In the provided code, I'm writing the result of the aggregation to a JSON file named "iris_agg.json." Here's an explanation of each step:

1. write_data = open("C:/Users/saivi/bd-f23/bd-f23/W05/iris_agg.json", "w"): This line opens a file named "iris_agg.json" in write mode and assigns the file object to the variable write_data. The file will be created or overwritten if it already exists.

2. write_data.write(json.dumps(list(result), indent=5)): Here, I use the json.dumps() function to serialize the result (which contains the aggregated data) into a JSON-formatted string. The indent=5 argument is used to add indentation to the JSON string, making it more human-readable. The serialized JSON string is then written to the opened file using the write() method.

> [GIVEN INFORMATION]:

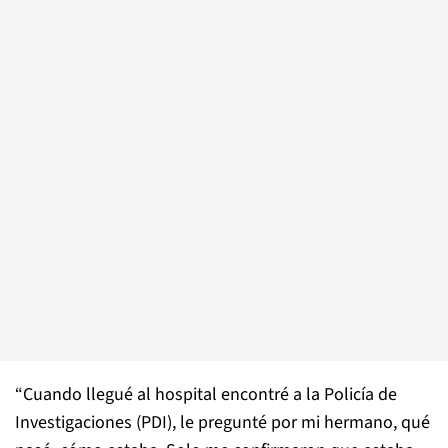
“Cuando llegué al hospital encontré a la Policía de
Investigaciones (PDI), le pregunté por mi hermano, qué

> [WORK INSTRUCTIONS]:
**a.** List every function or method that the code in the JSON-writing passage calls.
**b.** Write what comes next in the JSON-writing passage, picking up right after its final sentence.
The lines come from a different source than the JSON-writing passage.

> [SET OF ANSWERS]:
**a.** open(), json.dumps(), list(), write()

**b.**
3. write_data.close(): This line closes the file to ensure that all data is written and resources are released properly.

In summary, this code snippet opens a JSON file for writing, serializes the aggregation result as a JSON string with indentation, writes the JSON string to the file, and then closes the file to complete the writing process. This results in the "iris_agg.json" file containing the aggregated data in a structured JSON format.

In [15]:
write_data=open("C:/Users/saivi/bd-f23/bd-f23/W05/iris_agg.json", "w")
write_data.write(json.dumps(list(result), indent=5))
write_data.close()